Let \(K\) be the number of vertices with a medicine.

First, let’s think of how to solve when \(K \leq 1\). We can see that:

- If there is a monster we can defeat, we can defeat it right away to increase our strength, and gain access to the vertices behind it. This can be done by maintaining a priority queue of accessible monsters sorted by increasing strength, and checking whether we can defeat the weakest monster.
- If there is a medicine, it is optimal to wait as long as possible before taking it (i.e. when there are no more monsters that we can defeat), as it means we have more strength to multiply.

For \(K > 1\), it’s also optimal to delay taking any medicine, but we could run into the possibility of there being more than one medicine we can access by the time we should take one. It is not obvious which medicine to take next, as it is hard to determine the effect of the monsters and medicine behind each of the considered medicine.

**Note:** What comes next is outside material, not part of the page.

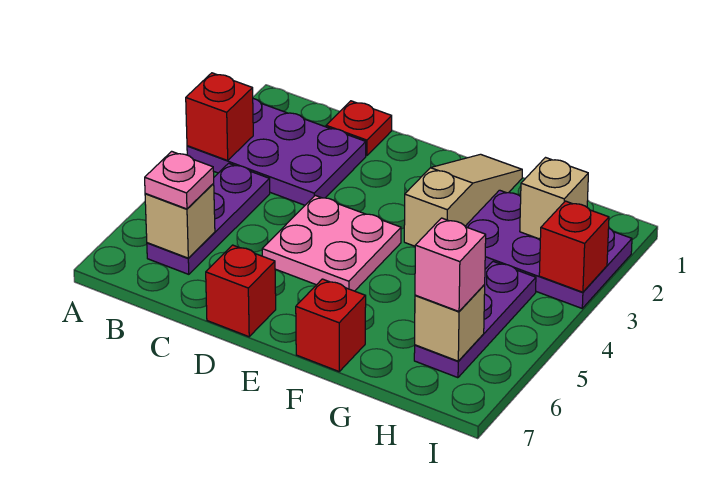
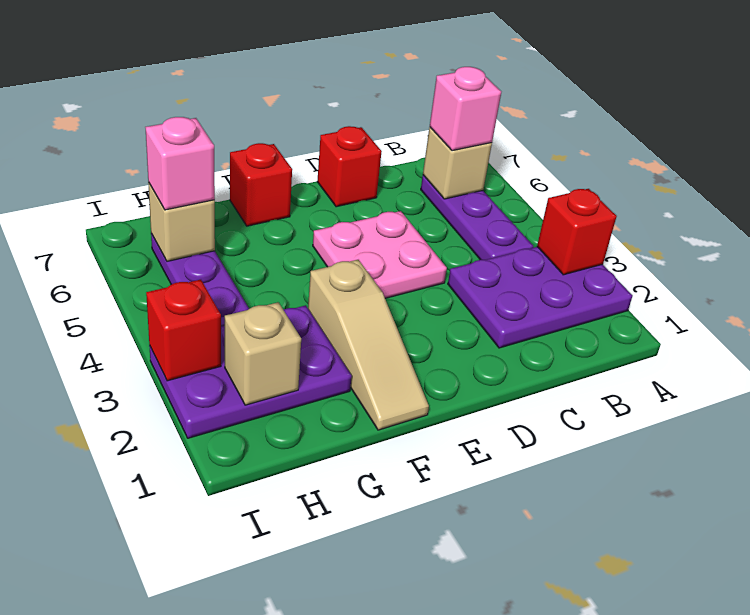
pink plate B6 level 3 -> pink brick B6 level 3
red plate C1 level 1 -> none

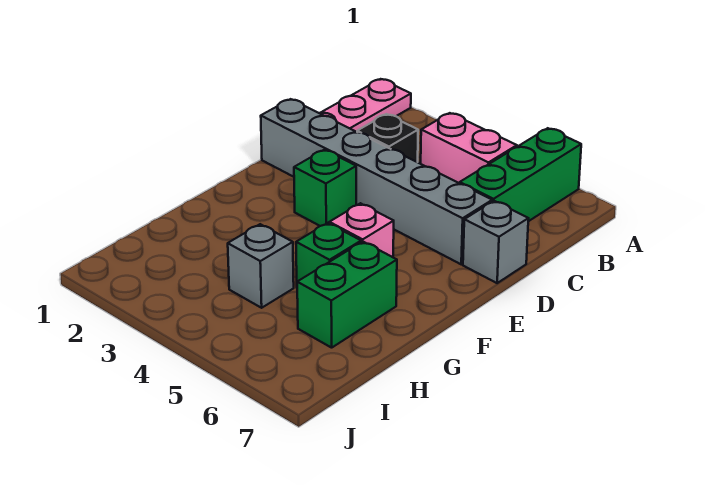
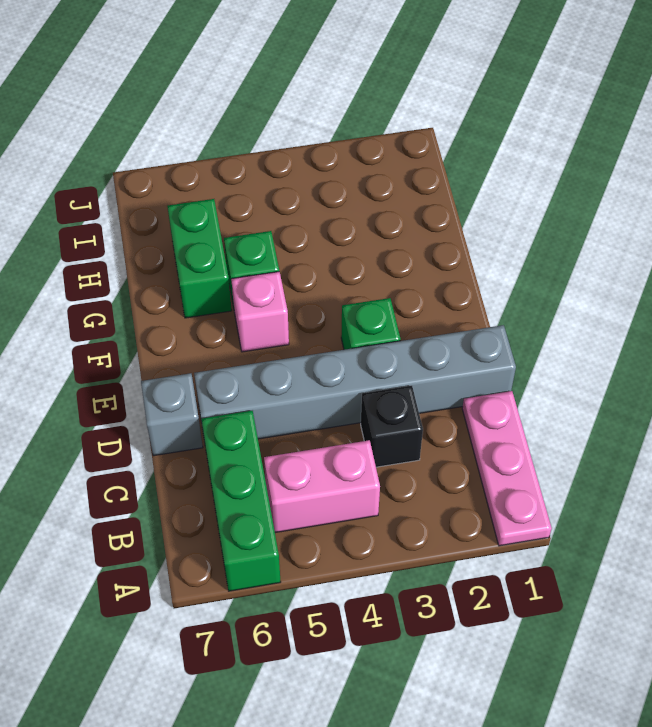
grey brick H4 level 1 -> none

One idea might be to brute force all \(K!\) potential permutations of medicine, but \(O(K! N \log N)\) time seems quite risky.

Instead, let’s use bitmask. Let \(dp [S]\) be the maximum strength achievable after taking the medicines in mask/set \(S\). (To ease implementation, we could add a fake medicine to vertex \(1\) with \(g_1 = 1\)). We also store up to one “game state” for each \(dp\) entry, which are the data structures containing the medicines and undefeated monsters currently accessible.

When iterating through the masks, we can “load” the game state for that mask if it exists. Then for each available medicine, we copy the game state before taking that medicine, then defeat as many monsters as possible, and then update the corresponding \(dp\) entry. We only “save” the game states that correspond to the maximum strength for each mask. This is because two states with the same mask implies the same set of vertices that aren’t blocked by untaken medicines, and the state with the higher strength implies that we’ve defeated at least as many monsters, and that our strength would be higher after taking the next medicine.

Do note that our strength value might overflow a standard integer type, but we could fix that by “capping” the strength, as we don’t need strength more than the strongest monster in the tree.

The problem is therefore solved in time complexity \(O(2^K K N \log N)\) or so.